Hello, im having another problem, with math this time.
Im having the following problem:
I want to rotate certain parts of an model at creation to give an random look.
However this involves the rotation of 3d points, and im not really sure how to handle this.
Rotation in one way was easy, but 3D seems very complicated (i dont really get the explanations on the internet).
Basicly im looking for an code representation of gl.glRotatef(rotate, 0f, 0f, 1f), so i can calculate these points at creation.
Does anyone have some retard proof explanation / sample or simply some resource to get an implementation from?
Im trying to solve most math problems myself, but im just clueless about 3d rotations.
Yeha, but how does this multiplication work?
I see 9 variables within the blocks, and im not really sure how i should use them in combination with eachother.

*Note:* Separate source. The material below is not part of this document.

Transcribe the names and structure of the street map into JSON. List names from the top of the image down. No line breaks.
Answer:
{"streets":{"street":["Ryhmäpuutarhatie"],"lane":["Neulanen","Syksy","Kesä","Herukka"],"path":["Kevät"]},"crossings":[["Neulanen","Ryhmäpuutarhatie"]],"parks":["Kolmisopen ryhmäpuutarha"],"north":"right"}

How it works is that you take all the rotation matrices and and put the angle you want to rotate. this will result in a final rotation matrix, then multiply that matrix with your 3D point matrix(vector). Make sure the order is correct.
A better description of your problem would be handy. Using matrices when you don’t know them might be like attempting to use a pile-driver to drive a nail. Maybe you just need a hammer.

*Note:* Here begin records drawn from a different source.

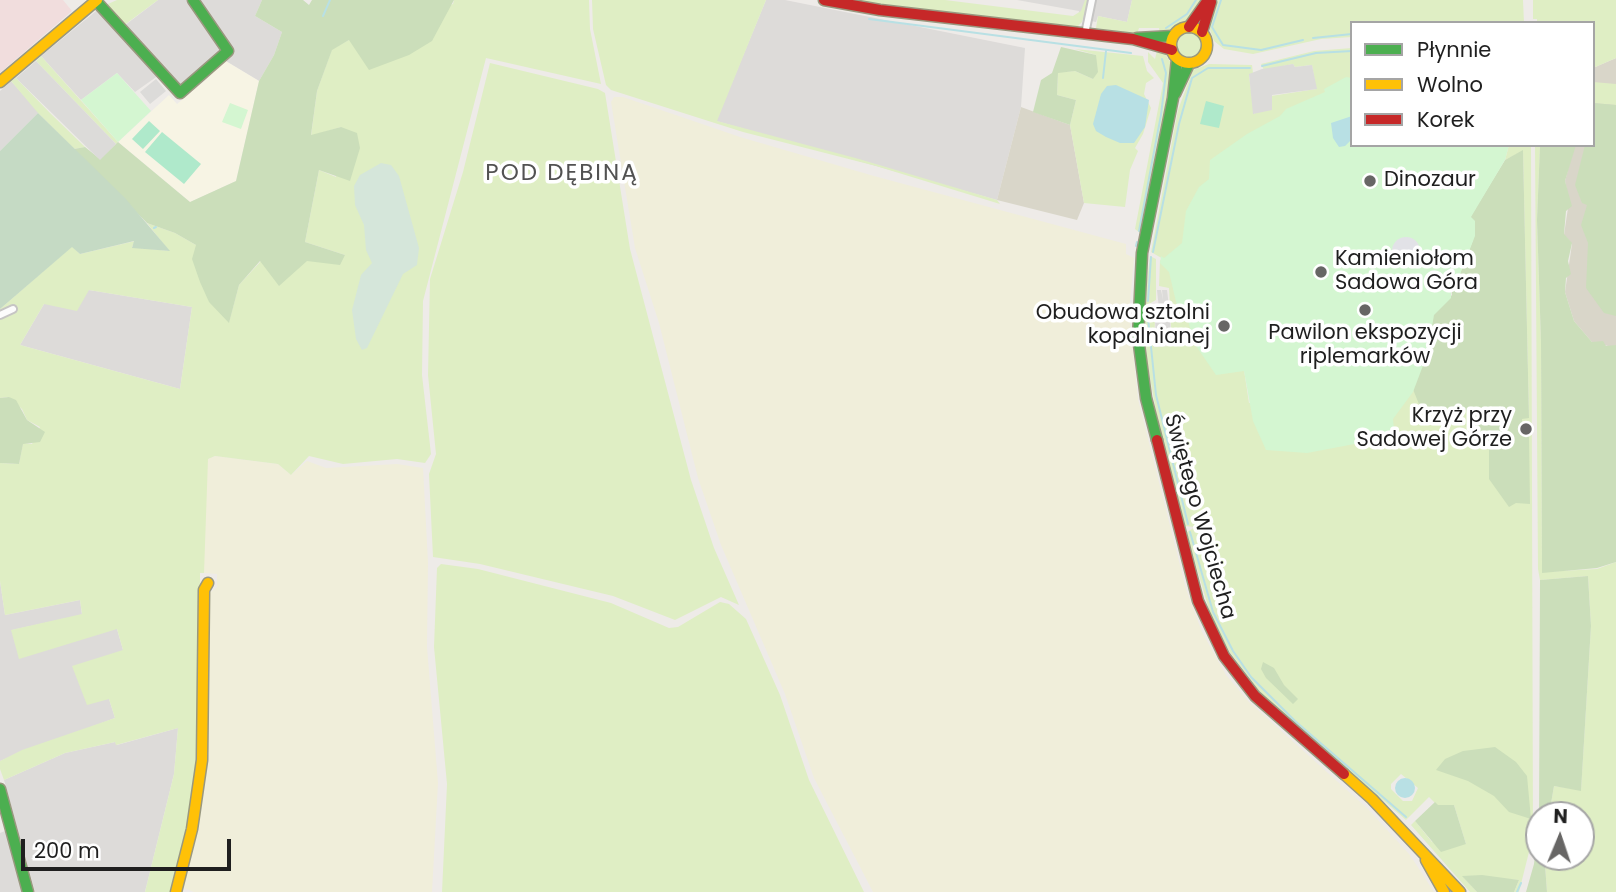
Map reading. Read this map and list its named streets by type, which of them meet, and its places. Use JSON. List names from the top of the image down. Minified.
{"streets":{"street":["Świętego Wojciecha"]},"districts":["POD DĘBINĄ"],"places":["Dinozaur","Kamieniołom Sadowa Góra","Pawilon ekspozycji riplemarków","Obudowa sztolni kopalnianej","Krzyż przy Sadowej Górze"],"legend":["Płynnie","Wolno","Korek"],"scale_bar":"200 m","north":"top"}
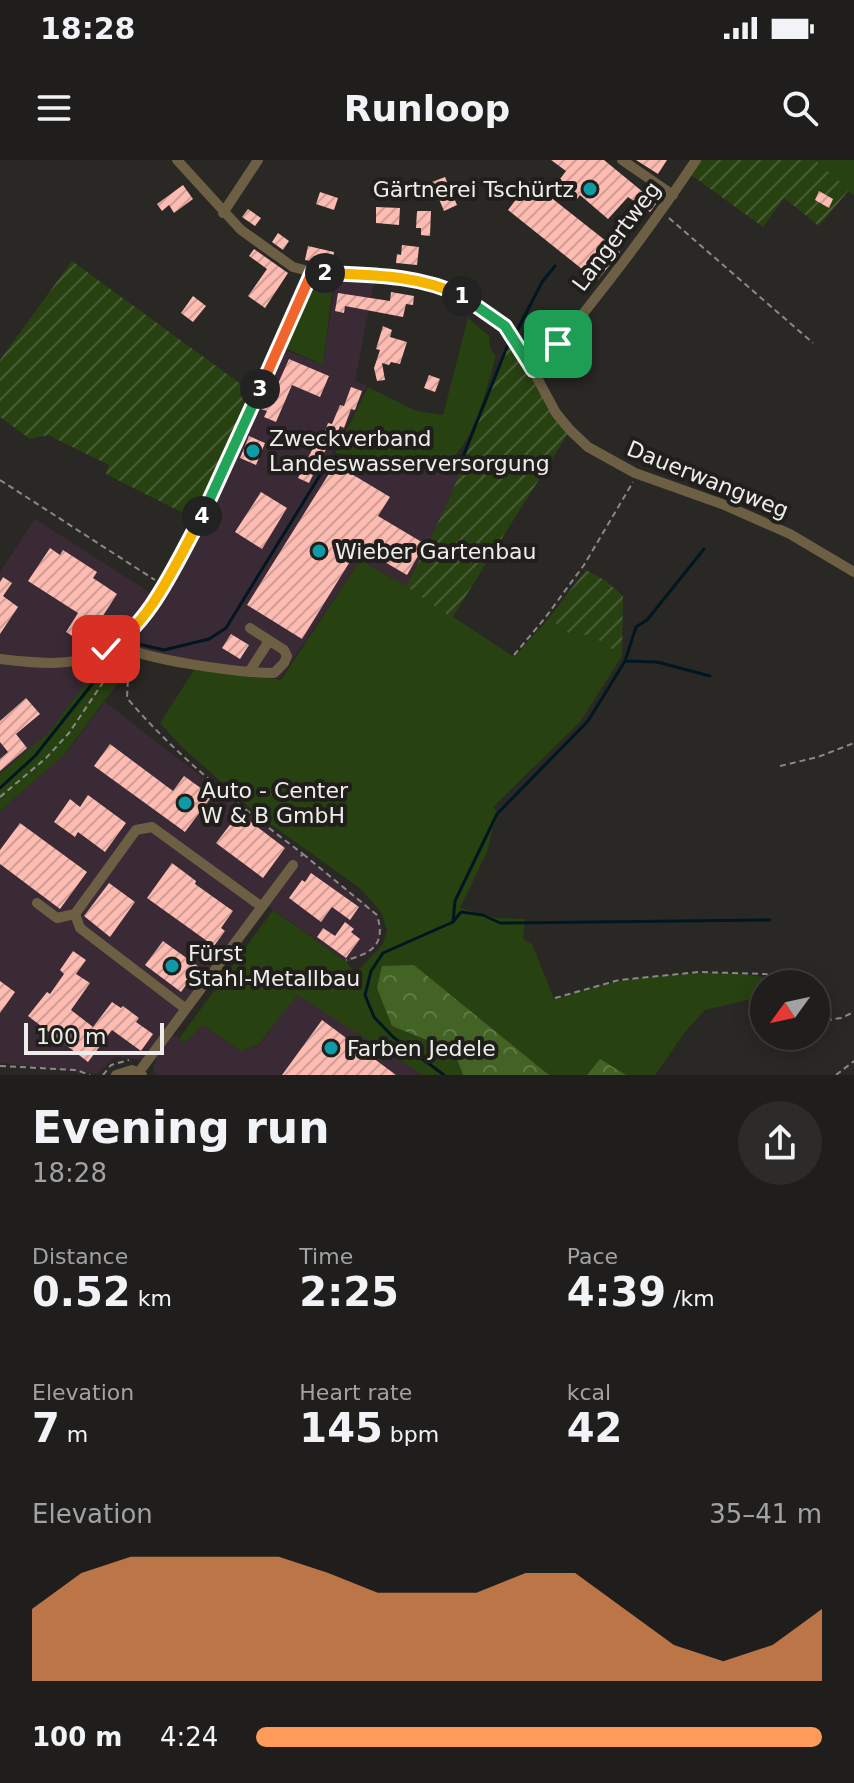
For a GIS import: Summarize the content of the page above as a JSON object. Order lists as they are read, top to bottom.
{
  "streets": {
    "street": ["Langertweg", "Dauerwangweg"]
  },
  "crossings": [
    ["Langertweg", "Dauerwangweg"]
  ],
  "places": [
    "Gärtnerei Tschürtz",
    "Zweckverband Landeswasserversorgung",
    "Wieber Gartenbau",
    "Auto - Center W & B GmbH",
    "Fürst Stahl-Metallbau",
    "Farben Jedele"
  ],
  "scale_bar": "100 m",
  "north": "bottom left",
  "page": {
    "status": "18:28",
    "header": "Runloop",
    "pins": [
      "2",
      "1",
      "3",
      "4"
    ],
    "scale": "100 m",
    "heading": ["Evening run", "18:28"],
    "stats": [
      ["Distance", "0.52 km"],
      ["Time", "2:25"],
      ["Pace", "4:39 /km"],
      ["Elevation", "7 m"],
      ["Heart rate", "145 bpm"],
      ["kcal", "42"]
    ],
    "chart": ["Elevation", "35–41 m"],
    "list": [
      {
        "name": "100 m",
        "note": "4:24"
      }
    ]
  }
}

Im drawing some terrain with self drawn trees (dont laugh):
I already added randomness with color, size and texture coords, but i also want to add some rotation randomness.
Im building the tree with some segments, wich i would like to be able to rotate in 3 axis.
Exterragated effect:
I could just call glRotatef(rotate, 0f, 0f, 1f) before every segment, but that would not be efficient, and then i wont be able to keep groups of trees in a single vbo, since then i would need to render every segment alone.

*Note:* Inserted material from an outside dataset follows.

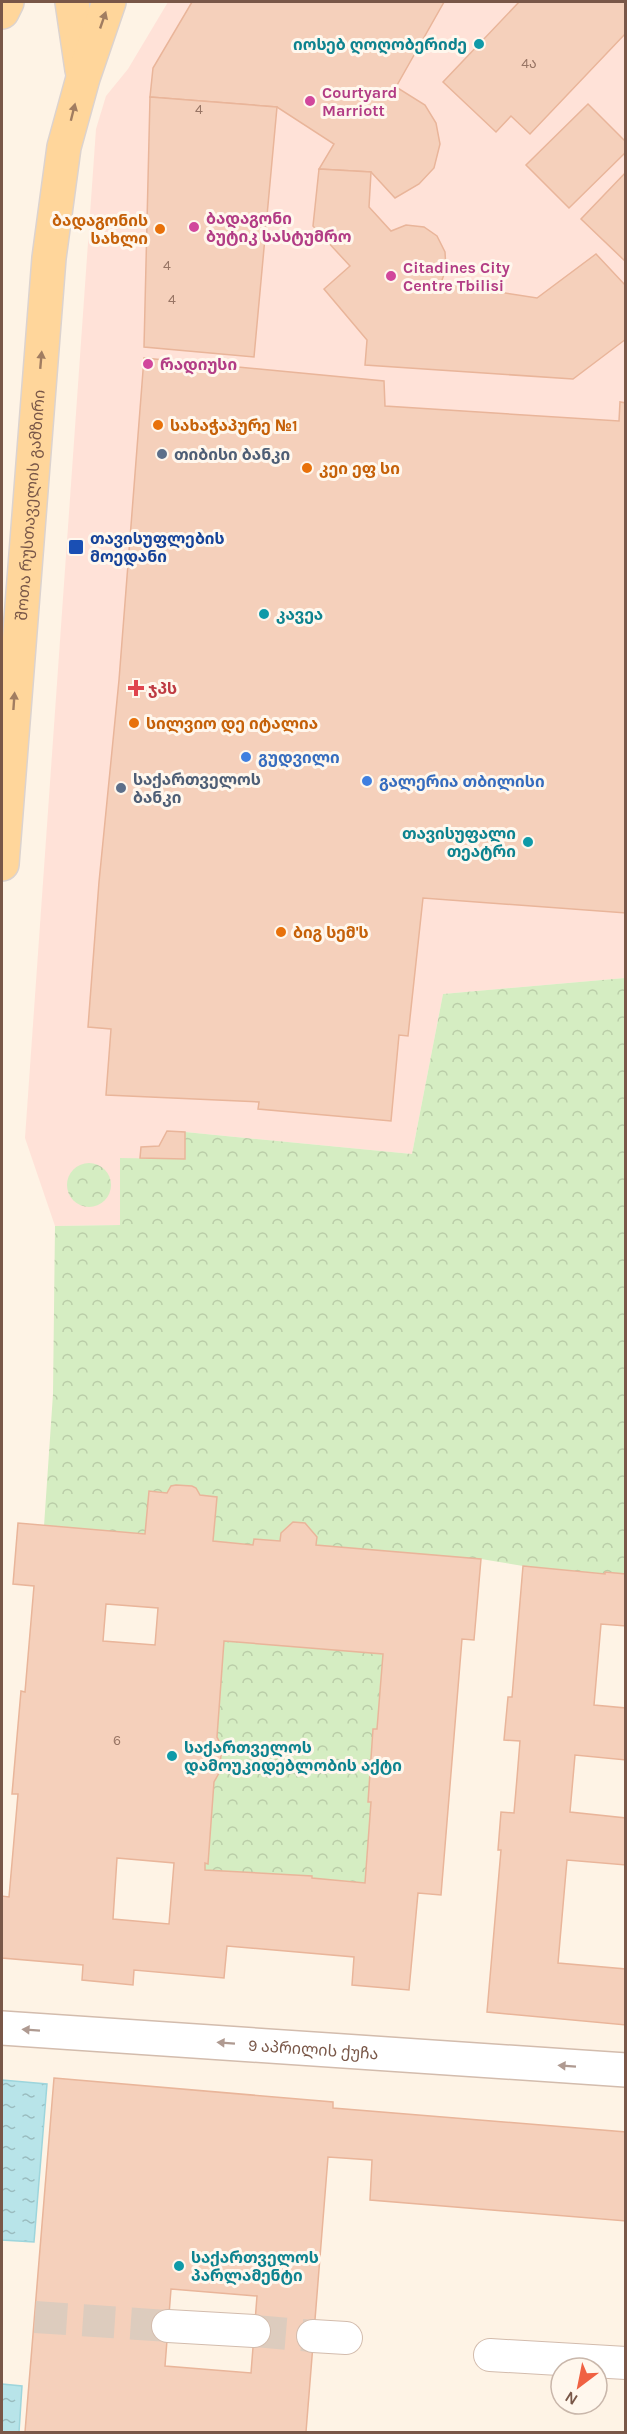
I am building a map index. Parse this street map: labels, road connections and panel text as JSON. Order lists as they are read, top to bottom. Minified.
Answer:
{"streets":{"main road":["შოთა რუსთაველის გამზირი"],"street":["9 აპრილის ქუჩა"]},"one_way":["შოთა რუსთაველის გამზირი"],"places":{"other":["იოსებ ღოღობერიძე","Courtyard Marriott","ბადაგონი ბუტიკ სასტუმრო","ბადაგონის სახლი","Citadines City Centre Tbilisi","რადიუსი","სახაჭაპურე №1","თიბისი ბანკი","კეი ეფ სი","კავეა","სილვიო დე იტალია","გუდვილი","გალერია თბილისი","საქართველოს ბანკი","თავისუფალი თეატრი","ბიგ სემ'ს","საქართველოს დამოუკიდებლობის აქტი","საქართველოს პარლამენტი"],"transit":["თავისუფლების მოედანი"],"health":["ჯპს"]},"house_numbers":["4ა","4","4","4","6"],"north":"bottom left"}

OK. So basically you want an animation hierarchy, which in this special case you want to add some procedurally generated random rotations at each joint to make identical models look slightly different. In addition to rotations scaling effects (among others) would be handy. Building or finding a library for animation hierarchies is the way I would go. Additionally with this is place you could augment your system to support things like wind based effects. Ultimately quaternions fit the problem much better than matrices.
Exactly, so my problem is now building this library wih rotation / scaling.
I was also thinking about wind effects and maybe falling trees, so were on one line
Scaling is really easy, but im having no clue about rotations.
1 dimensional rotation is simple:
//Calculates 4 points of rectangle
public static Vector2f[] rotate(Vector4f src, float rotation){
Vector2f[] dst = new Vector2f[4];
float sin = sinf(rotation);
float cos = cosf(rotation);
float wsin = sin * (src.z / 2);
float wcos = cos * (src.z / 2);
float hsin = sin * (src.w / 2);
float hcos = cos * (src.w / 2);
//x' = x*cos(t) - y*sin(t)
//y' = x*sin(t) + y*cos(t)
dst[0] = new Vector2f(src.x + wcos - hsin, src.y + hcos + wsin);
dst[1] = new Vector2f(src.x - wcos - hsin, src.y + hcos - wsin);
dst[2] = new Vector2f(src.x + wcos + hsin, src.y - hcos + wsin);
dst[3] = new Vector2f(src.x - wcos + hsin, src.y - hcos - wsin);
return dst;
}
but now the problem is creating an functon like this:
public static Vector3f rotate(Vector3f src, Vector3f point, Vector3f rotation){
//Rotate point around src with some math magic
}
quaternions and matrices sounds good, and looks like it is an solution, bu i have no clue about how to use them.
I have tryd to understand them on wikipedia or math tutorials, but im really clueless how to use them inside an function.
Basicly im just trying to find out how create this function (in java and / or glsl(wind effect) ).
If there is some precreated code somewhere, its fine to, reverse enginering the solution would still give me the information i need.
Apparently I can’t even explain complex numbers in a manner that’s understandable, but I’ll start a wiki page for quaternions…I guess I’m a glutton for wasting time.
As he was originally* looking for axis-aligned rotations around the origin… I think this (untested) code solves his problem quite well. (* before feature creep started)
public class Rotation {
private float cos, sin; // this is secretly a 'complex number', woohoo!
public Rotation() {
cos = 1.0f;
sin = 0.0f;
}
public void setAngle(double radians) {
cos = (float) Math.cos(radians);
sin = (float) Math.sin(radians);
}
public void rotateAroundX(Vec3 src, Vec3 dst) {
float y = src.y, z = src.z;
dst.x = src.x;
dst.y = cos * y - sin * z;
dst.z = sin * y + cos * z;
}
public void rotateAroundY(Vec3 src, Vec3 dst) {
float x = src.x, z = src.z;
dst.x = cos * x - sin * z;
dst.y = src.y;
dst.z = sin * x + cos * z;
}
public void rotateAroundZ(Vec3 src, Vec3 dst) {
float x = src.x, y = src.y;
dst.x = cos * x - sin * y;
dst.y = sin * x + cos * y;
dst.z = src.z;
}
}
Awsome!
I did not know it would be this simple (using 1d rotation on 3 axis).
Perfect, this saves me a lot of headache with i would have with those matrix calculations.
Now i can continue my tree coding
Also many thanks to you Roquen an Agro to help with my noobish problem.